L’influenza sulle nuove generazioni di una certa idea di cinema

WA: Avremmo potuto usare molte tecniche avanzate in post-produzione, come ad esempio la CGI, ma quello che abbiamo cercato di fare è cambiare l’esperienza degli attori coinvolti e spero di aver ottenuto un buon risultato sforzandoci di creare questo spazio.
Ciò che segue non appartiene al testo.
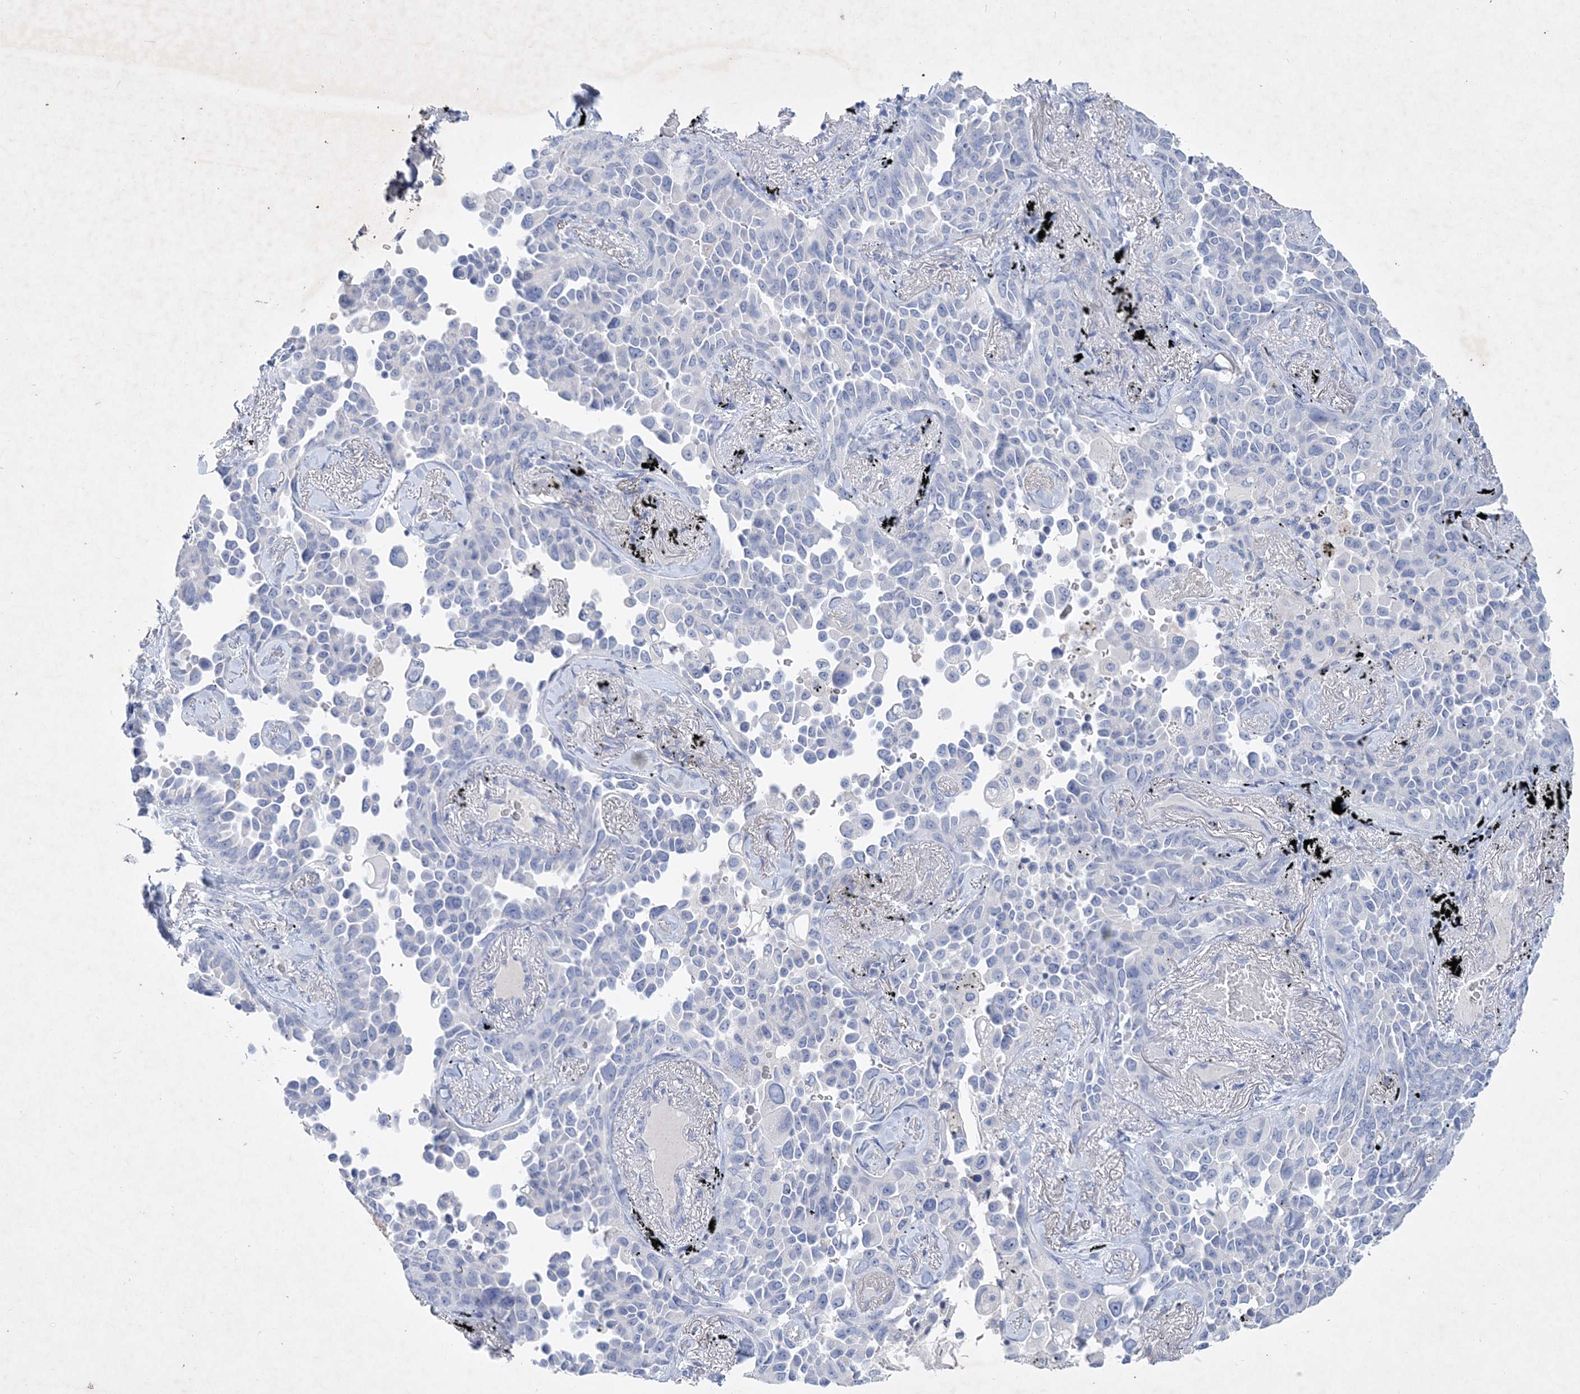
{"staining": {"intensity": "negative", "quantity": "none", "location": "none"}, "tissue": "lung cancer", "cell_type": "Tumor cells", "image_type": "cancer", "snomed": [{"axis": "morphology", "description": "Adenocarcinoma, NOS"}, {"axis": "topography", "description": "Lung"}], "caption": "The histopathology image shows no significant staining in tumor cells of adenocarcinoma (lung).", "gene": "COPS8", "patient": {"sex": "female", "age": 67}}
In più sono particolarmente attratto dalle vecchie tecniche cinematografiche, e posso affermare che il nostro modo di approcciarci al cinema è con molta probabilità simile a quello degli anni ’30. Non so se questo possa avere un reale impatto sulle nuove generazioni, ma sicuramente la tipologia di tecnica utilizzata dipende molto dal tipo di storia che si vuole raccontare.

 

Il ruolo del teatro

WA: Attraverso l’impianto teatrale ho voluto imprimere una connotazione passionale alle storie raccontate, e inoltre mi piace avere molto tempo per poter montare le varie sequenze e credo che il risultato si veda.

Brian Cranston: Questo film mette in scena uno show televisivo che a sua volta narra la storia di un teatro incentrato su diverse storie d’amore e tutto questo è stato legato insieme efficacemente grazie a tutti coloro che hanno lavorato con noi che hanno sicuramente offerto un grande supporto.

 

 

Una grande impresa corale

WA: Non penso di aver mai realizzato prima di girare il film quanto ogni attore coinvolto giochi un ruolo fondamentale all’interno della storia, per cui è stata una bellissima esperienza credo per tutti noi.

Jeffrey Wright: È davvero inusuale che un regista, a maggior ragione se non ha mai intrapreso anche una carriera da attore, si focalizzi così attentamente sui dettagli e capisca così bene il processo delle riprese e l’esperienza del set dal punto di vista attoriale, e Wes è veramente in grado di comprendere molto bene per ciascun attore la situazione in cui viene calato ogni volta.

WA: Penso che gli attori siano diversi da chiunque altro, ad esempio rispetto all’équipe tecnica, poiché costituiscono un tutt’uno che appare misterioso soprattutto nel momento dell’inizio delle riprese; sono infatti proprio loro che costruiscono il film creando legami e connessioni interne molto forti.